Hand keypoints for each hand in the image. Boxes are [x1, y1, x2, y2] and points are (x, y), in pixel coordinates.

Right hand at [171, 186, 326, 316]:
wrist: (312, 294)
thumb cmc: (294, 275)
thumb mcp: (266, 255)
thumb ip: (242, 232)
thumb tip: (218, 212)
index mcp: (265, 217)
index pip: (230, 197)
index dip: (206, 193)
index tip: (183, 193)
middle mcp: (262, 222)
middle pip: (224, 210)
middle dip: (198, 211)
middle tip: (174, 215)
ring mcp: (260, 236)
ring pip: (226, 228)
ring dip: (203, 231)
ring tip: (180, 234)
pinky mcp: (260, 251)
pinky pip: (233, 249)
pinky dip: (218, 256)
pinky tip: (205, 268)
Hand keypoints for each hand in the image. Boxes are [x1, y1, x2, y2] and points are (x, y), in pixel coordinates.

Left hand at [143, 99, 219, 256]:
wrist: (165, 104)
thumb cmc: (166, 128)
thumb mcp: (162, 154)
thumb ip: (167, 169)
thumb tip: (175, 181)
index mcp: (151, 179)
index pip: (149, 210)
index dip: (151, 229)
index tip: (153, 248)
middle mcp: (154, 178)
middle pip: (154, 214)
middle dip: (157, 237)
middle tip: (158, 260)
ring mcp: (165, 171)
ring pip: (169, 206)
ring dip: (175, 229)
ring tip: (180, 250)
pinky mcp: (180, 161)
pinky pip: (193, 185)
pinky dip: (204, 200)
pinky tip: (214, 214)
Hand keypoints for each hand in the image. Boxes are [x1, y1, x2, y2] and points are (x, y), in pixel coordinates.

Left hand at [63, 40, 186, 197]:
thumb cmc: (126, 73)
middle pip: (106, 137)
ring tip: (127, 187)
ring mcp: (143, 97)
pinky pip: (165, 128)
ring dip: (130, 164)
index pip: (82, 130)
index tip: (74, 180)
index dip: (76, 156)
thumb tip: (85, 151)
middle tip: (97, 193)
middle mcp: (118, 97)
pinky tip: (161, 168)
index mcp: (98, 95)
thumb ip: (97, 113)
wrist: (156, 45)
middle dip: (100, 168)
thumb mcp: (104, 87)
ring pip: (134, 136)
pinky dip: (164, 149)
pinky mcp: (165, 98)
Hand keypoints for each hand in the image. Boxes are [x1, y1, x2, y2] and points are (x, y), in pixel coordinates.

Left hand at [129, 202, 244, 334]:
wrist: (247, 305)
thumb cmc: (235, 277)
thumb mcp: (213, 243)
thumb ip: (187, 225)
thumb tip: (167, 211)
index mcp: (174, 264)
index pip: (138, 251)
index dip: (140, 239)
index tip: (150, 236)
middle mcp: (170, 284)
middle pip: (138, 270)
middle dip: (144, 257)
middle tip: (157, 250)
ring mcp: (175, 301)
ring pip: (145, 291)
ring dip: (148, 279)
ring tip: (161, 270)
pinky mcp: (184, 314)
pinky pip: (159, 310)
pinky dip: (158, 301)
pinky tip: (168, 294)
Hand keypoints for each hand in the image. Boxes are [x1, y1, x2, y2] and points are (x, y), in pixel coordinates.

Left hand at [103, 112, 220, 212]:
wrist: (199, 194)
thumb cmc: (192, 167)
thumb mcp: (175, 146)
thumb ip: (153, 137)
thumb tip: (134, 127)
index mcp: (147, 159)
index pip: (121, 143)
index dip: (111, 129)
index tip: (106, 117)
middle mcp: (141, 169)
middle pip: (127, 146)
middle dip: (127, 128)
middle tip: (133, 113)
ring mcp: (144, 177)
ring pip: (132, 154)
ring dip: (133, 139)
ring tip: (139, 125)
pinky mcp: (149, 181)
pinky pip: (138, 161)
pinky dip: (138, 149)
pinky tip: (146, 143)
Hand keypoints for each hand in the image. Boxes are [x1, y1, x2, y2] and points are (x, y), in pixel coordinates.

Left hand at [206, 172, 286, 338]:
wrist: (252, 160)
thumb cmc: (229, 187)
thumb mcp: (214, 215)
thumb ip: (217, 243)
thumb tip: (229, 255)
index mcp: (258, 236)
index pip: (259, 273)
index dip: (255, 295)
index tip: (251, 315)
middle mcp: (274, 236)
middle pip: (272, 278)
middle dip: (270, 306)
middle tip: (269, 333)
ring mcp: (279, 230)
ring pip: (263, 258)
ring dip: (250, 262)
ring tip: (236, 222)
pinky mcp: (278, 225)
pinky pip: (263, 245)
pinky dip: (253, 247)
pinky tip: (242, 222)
____
Using the data above, reproduce exactly the lines between those holding "ring tip: (161, 270)" and "index pip: (121, 143)", inclusive, and no others.

Expected output:
ring tip: (161, 270)
pinky mcp: (184, 314)
pinky pip: (159, 310)
pinky dip: (158, 301)
pinky tip: (168, 294)
Hand keypoints for each hand in the image. Boxes are [x1, y1, x2, y2] and points are (x, y), in pixel coordinates.

Left hand at [103, 112, 220, 212]:
wrist: (199, 194)
thumb cmc: (192, 167)
thumb mcp: (175, 146)
thumb ip: (153, 137)
thumb tip: (134, 127)
index mcp: (147, 159)
index pip: (121, 143)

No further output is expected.